Convert Missing Values to NaN for use in Math Formula Node

Hi,

I'm trying to use the Median function in the Math Formula node. I am using 6 columns for input and unless there are 6 missing values in a row, I want the function to return an actual number. This will happen if there are NaN entries, but not missing values.

Here's the behavior I'm seeing when applying the median function:

Row A: median(double, double, double, double, double, double) = double

Row B: median(double, double, NULL, double, double, double) = NULL (or missing)

What I want from Row B is a double that is calculated using all but the NULL value.

Row C: median(NULL, NULL, NULL, NULL, NULL, NULL) = NULL

Row C's behavior is preferred, but returning NaN would also be okay.

 

The documentation for the Math Formula node claims that I will get the desired behavior if I have a NaN value and not something Missing (NULL).

Is there a way to accomplish what I want?

Thanks,

Margaret

2 Likes

Hi Margaret,

the Math Formula node only handles NaNs but not Missing Values. If there is a missing value in the input, there is a missing value in the ouput. Hence you need to resolve the missing values beforehand to be able to handle them.

But for this usecase you can also use the Column Aggregator. It has the option missing for all aggregations. And if you don't select the option missing, it will ignore the missing values.

Best regards, Iris

3 Likes

Hi Iris,

I solved my issue by using an R-snippet node. I was able to assign NaN to a variable in R and then use that to fill in for the missing values. (Matlab or Octave probably would have worked too.)

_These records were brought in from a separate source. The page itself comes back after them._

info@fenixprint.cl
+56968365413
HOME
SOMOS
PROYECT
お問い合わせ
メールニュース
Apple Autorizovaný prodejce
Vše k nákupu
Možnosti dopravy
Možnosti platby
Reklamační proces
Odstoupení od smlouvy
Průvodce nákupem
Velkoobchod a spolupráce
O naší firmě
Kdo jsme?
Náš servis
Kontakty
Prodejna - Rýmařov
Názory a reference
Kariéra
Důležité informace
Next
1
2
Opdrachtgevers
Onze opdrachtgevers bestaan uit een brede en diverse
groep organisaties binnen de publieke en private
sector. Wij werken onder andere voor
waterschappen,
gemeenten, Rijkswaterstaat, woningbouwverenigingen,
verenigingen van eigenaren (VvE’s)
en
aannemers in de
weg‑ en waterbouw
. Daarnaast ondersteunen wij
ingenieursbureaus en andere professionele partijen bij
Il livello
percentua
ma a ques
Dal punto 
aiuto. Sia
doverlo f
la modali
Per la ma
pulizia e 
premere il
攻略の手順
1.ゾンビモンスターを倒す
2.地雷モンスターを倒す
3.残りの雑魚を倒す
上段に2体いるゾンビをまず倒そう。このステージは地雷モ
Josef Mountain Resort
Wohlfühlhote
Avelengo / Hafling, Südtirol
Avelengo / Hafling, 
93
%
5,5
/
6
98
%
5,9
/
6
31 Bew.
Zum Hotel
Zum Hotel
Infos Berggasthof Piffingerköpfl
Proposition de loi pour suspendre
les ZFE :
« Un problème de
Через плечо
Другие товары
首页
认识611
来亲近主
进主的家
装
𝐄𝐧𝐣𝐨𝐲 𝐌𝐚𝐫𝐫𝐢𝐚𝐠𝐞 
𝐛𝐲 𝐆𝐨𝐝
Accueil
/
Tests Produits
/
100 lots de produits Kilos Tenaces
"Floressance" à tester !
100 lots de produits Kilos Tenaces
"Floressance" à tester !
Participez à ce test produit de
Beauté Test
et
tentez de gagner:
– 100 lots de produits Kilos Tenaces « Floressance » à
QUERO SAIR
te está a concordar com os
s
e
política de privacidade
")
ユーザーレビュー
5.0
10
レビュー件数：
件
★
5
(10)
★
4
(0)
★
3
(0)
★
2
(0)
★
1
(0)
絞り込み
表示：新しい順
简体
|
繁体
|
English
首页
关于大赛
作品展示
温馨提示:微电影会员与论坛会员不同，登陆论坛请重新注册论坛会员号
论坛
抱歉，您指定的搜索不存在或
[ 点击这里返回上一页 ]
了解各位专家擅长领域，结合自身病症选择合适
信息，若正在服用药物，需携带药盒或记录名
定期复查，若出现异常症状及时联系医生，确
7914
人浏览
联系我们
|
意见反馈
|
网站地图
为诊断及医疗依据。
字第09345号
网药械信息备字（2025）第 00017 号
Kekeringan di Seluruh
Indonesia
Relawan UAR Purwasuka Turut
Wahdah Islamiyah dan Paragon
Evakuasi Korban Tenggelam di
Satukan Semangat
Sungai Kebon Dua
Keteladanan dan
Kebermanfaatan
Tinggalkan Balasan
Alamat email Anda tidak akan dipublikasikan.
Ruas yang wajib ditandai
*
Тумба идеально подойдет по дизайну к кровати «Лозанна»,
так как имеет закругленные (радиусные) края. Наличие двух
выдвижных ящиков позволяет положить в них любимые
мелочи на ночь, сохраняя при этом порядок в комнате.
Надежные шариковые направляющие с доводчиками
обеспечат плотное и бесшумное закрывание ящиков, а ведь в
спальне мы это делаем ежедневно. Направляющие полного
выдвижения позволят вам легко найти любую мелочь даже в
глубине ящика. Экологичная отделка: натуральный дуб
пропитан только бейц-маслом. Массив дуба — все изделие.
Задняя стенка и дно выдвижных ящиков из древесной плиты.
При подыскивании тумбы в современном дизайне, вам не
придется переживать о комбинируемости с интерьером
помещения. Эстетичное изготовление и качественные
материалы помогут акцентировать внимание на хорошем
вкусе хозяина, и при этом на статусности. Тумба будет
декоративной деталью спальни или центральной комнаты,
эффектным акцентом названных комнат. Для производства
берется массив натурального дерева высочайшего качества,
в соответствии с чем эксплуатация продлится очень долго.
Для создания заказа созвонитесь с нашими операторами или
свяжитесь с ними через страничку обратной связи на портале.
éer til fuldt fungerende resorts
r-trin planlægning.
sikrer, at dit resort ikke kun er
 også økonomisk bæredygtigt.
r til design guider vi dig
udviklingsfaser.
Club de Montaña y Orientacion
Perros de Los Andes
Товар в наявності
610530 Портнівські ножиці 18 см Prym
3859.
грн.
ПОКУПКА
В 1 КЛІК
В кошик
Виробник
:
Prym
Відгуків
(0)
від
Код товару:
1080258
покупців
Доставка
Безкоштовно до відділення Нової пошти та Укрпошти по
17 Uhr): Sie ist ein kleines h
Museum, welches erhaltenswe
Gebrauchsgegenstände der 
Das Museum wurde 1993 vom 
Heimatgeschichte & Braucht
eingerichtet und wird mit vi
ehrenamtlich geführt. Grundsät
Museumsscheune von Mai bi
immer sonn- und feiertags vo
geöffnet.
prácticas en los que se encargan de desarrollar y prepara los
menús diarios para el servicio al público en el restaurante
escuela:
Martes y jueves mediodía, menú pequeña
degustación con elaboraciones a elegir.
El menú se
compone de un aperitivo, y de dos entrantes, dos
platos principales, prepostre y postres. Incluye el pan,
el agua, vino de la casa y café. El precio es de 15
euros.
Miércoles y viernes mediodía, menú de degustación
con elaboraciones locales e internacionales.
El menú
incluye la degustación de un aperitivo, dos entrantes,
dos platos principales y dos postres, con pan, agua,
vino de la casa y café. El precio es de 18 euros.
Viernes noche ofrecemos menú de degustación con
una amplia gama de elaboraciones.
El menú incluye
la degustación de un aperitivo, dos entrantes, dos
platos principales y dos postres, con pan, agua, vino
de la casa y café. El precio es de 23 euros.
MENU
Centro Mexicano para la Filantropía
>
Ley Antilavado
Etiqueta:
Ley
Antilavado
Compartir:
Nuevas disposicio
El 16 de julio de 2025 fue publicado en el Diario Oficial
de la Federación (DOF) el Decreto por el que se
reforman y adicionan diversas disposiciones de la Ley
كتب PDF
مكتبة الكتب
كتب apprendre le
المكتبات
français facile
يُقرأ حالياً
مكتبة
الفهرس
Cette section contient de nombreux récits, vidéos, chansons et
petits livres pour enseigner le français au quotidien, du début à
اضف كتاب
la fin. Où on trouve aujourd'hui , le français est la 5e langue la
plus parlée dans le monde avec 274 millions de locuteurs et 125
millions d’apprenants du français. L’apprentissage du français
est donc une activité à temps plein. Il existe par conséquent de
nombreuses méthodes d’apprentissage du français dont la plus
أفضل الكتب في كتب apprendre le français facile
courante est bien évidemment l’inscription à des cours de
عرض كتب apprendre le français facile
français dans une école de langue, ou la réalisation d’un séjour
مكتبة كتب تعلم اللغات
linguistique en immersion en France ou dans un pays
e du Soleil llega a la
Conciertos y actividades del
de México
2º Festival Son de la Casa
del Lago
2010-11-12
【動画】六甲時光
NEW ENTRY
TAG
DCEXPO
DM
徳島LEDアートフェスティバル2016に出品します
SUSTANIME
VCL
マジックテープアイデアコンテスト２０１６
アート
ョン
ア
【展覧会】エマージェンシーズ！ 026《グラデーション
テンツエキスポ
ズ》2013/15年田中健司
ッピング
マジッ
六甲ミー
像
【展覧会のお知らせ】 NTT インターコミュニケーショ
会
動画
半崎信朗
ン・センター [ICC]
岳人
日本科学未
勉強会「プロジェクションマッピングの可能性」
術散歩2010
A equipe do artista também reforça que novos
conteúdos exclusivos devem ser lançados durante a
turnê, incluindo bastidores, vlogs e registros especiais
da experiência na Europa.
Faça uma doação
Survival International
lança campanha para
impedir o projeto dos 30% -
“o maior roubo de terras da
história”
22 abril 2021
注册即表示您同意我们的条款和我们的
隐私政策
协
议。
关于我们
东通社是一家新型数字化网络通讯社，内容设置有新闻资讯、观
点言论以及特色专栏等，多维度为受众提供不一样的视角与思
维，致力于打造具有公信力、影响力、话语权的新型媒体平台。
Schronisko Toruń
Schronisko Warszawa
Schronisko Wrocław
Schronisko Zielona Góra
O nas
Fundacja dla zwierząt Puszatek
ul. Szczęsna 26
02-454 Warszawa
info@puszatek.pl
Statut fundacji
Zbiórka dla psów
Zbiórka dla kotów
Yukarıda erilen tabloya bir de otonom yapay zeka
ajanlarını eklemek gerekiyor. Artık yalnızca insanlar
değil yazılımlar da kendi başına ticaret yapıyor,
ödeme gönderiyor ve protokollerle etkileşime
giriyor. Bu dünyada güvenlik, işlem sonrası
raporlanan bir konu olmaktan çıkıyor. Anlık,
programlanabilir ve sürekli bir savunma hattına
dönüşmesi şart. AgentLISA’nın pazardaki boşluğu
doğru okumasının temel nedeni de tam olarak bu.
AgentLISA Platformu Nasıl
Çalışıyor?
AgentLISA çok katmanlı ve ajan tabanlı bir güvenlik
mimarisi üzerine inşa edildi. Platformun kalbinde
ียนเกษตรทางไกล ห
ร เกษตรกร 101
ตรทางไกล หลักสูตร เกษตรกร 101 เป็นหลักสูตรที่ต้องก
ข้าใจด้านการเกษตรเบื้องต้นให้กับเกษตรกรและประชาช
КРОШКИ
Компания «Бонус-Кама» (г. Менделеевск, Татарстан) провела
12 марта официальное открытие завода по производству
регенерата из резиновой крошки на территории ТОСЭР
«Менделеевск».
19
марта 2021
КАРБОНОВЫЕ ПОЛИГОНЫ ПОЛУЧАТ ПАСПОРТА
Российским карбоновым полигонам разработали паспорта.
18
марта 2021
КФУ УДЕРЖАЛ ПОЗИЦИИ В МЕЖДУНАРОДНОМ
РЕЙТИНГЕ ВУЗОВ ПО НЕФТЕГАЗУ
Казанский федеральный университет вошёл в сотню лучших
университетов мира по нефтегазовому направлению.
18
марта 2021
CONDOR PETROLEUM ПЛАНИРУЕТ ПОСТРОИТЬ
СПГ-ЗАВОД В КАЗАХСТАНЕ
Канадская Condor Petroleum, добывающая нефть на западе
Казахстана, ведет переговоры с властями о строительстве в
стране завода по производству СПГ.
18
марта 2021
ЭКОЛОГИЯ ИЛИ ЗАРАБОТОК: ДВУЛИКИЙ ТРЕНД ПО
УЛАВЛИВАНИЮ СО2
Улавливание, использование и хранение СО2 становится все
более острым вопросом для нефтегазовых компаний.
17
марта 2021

The Math node works as expected now. 

Thanks for the reply. I'll play with the Column Aggregator node to see how it works.

Best Regards,

Margaret

Would be helpful if possible in future to have a function in the Math Formula node to resolve a missing value, something like ifMissing(x, replaceValue) would be nice, this can then be used to embed different expressions in the same formula if necessary

Indeed the Math node cannot do this, it seems. But most/all functions in the Math node are also available in the Column Expressions node, where a missing value is inserted as a null:

Alternatively, most functions in the Math node are also accessible from the Java Math library in a Java Snippet node (as, for example, Math.sin etc.). So, as an alternative to the Math node you can use a Java Snippet node where you can check “Insert missing as null” and then in the formula you can test for null, just like above:

1 Like

Hi there @David_Ko,

you like reviving old topics, don’t you? :smiley:

In this case (if you don’t wanna use Missing Value node prior to Math Formula node cause you only want replaced values for calculation and leave missing value in output table) I would say you should try Column Expressions node. It also has isMissing() function which return Boolean.

Br,
Ivan

2 Likes